Tadeo, en secreto, cedió a la tentación. Durante varios domingos consecutivos hizo que su memoria recuperara lo olvidado. Las paredes adustas florecieron al toque de los pinceles con los que en la última sesión, en el ángulo inferior de una pared, el pintor dibujó su nombre.

Cuando la madre superiora le entregó el resto de su paga dijo algo que cambió la vida de Tadeo: debería sentirse feliz porque les dio a mis niños un paraíso. Mientras permanezcan aquí se sentirán alegres al verlo, cuando se vayan lo recordarán con alegría y agradecimiento hacia usted.

IV

Tadeo pensó que allí terminaba su aventura creadora y se dispuso a restablecer el trato con sus brochas gordas. No fue así.

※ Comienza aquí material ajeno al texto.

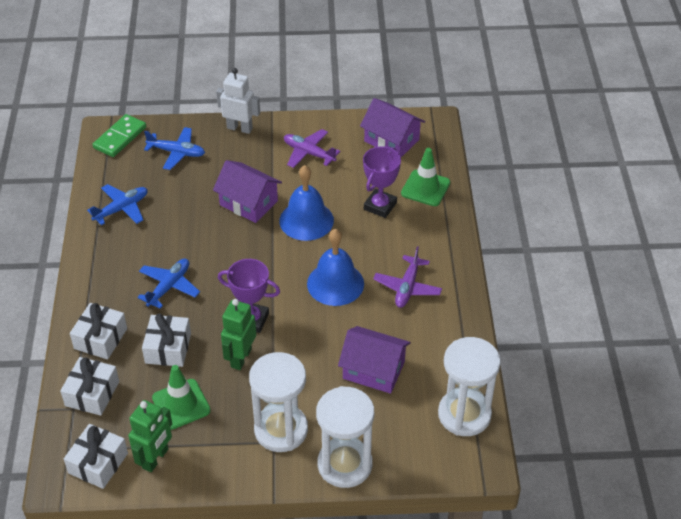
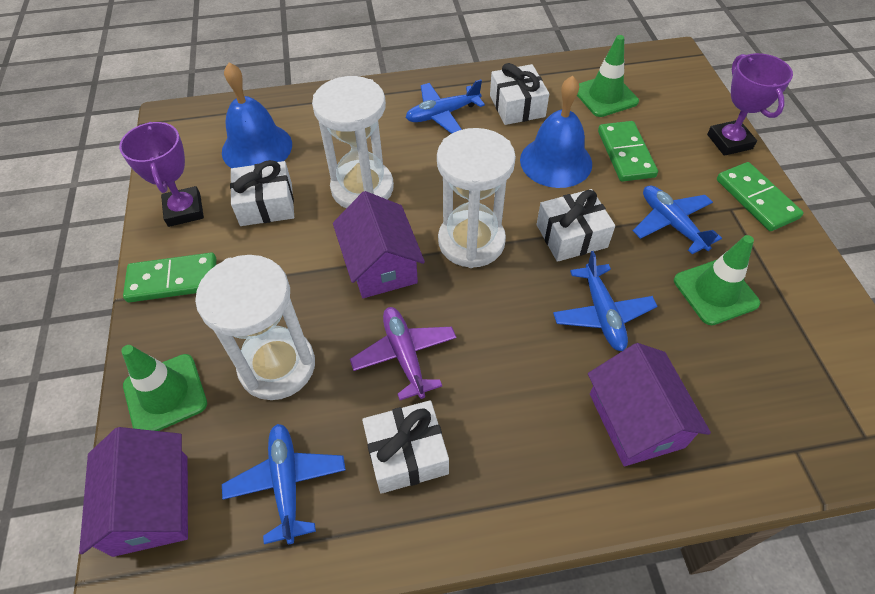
blue plane: 3 -> 4
green domino: 1 -> 3
green robot: 2 -> 0
green traffic cone: 2 -> 3
purple plane: 2 -> 1
white robot: 1 -> 0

A la ida o al regreso de alguno de sus trabajos se fijaba en las casas y las escuelas de aspecto sombrío en donde con sus pinceles podría inventar otros jardines.

El problema radicaba en cómo explicarle su interés a Ágata. Empezó por contarle su experiencia en el asilo y para granjearse su consentimiento le dijo que vería la forma de trabajar en la escuela a la que asisten sus nietos. No obtuvo ninguna ganancia por dibujar paisajes primaverales en las paredes de corredores y patios, pero se compensó con la idea de que sus descendientes permanecerían, al menos por unas horas, protegidos contra la violencia y la fealdad del mundo gracias a su empeño de plasmar imposibles y nuevos paraísos.

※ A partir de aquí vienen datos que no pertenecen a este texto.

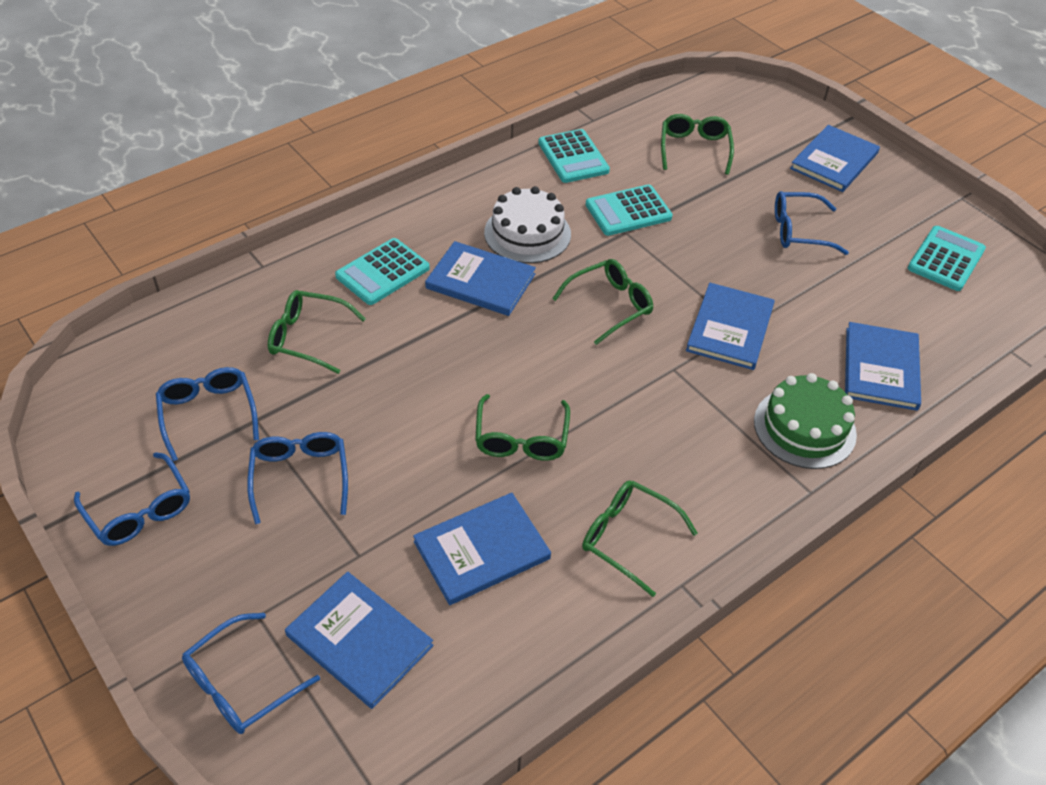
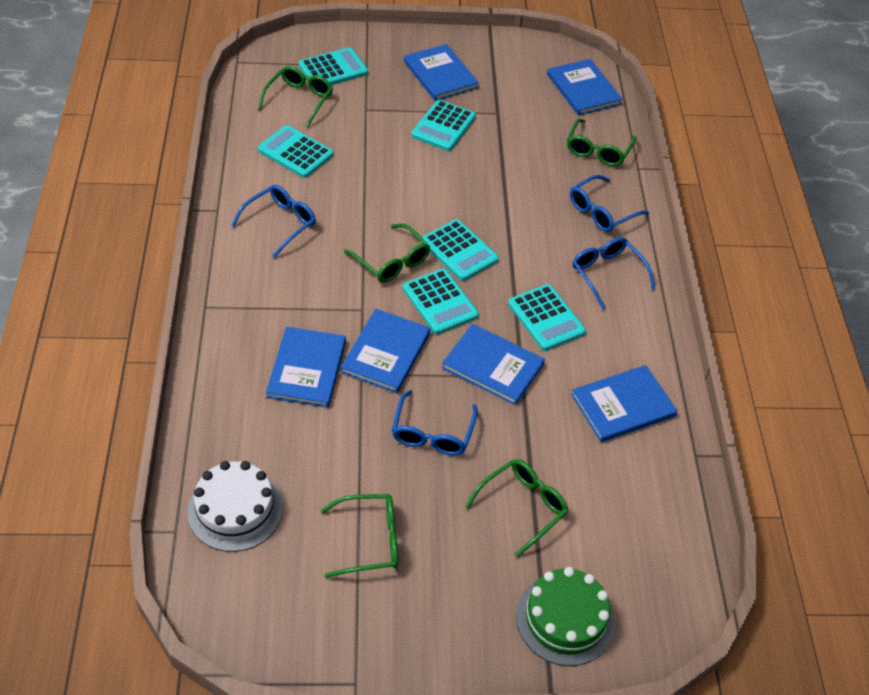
blue glasses: 5 -> 4
turquoise calculator: 4 -> 6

Luego siguió con otras escuelas del rumbo. Ágata le permitió lo que ella consideraba un capricho, a condición de que cobrara aunque fuese pobrecitamente por su trabajo. Esta vez él sí acató el consejo. Cuando los clientes escasearon enfiló sus baterías hacia las espaldas de los edificios y los inhóspitos estacionamientos.

Por el momento trabaja en uno que tiene muros de adobe con mechones de hierba silvestre en los pretiles.

Empieza muy temprano y termina a las dos de la tarde fatigado, hambriento y listo para escuchar las reconvenciones de Ágata: aún no le perdona que la deje sola con el trajín dominical para irse a la calle a satisfacer una extraña manía que nadie toma en cuenta y por la que gana muy pobrecitamente.

Tadeo la escucha tranquilo, resignado, mientras pone bajo el grifo del agua las manos manchadas con las pinturas que le sirvieron para inventar fragmentos de un nuevo paraíso.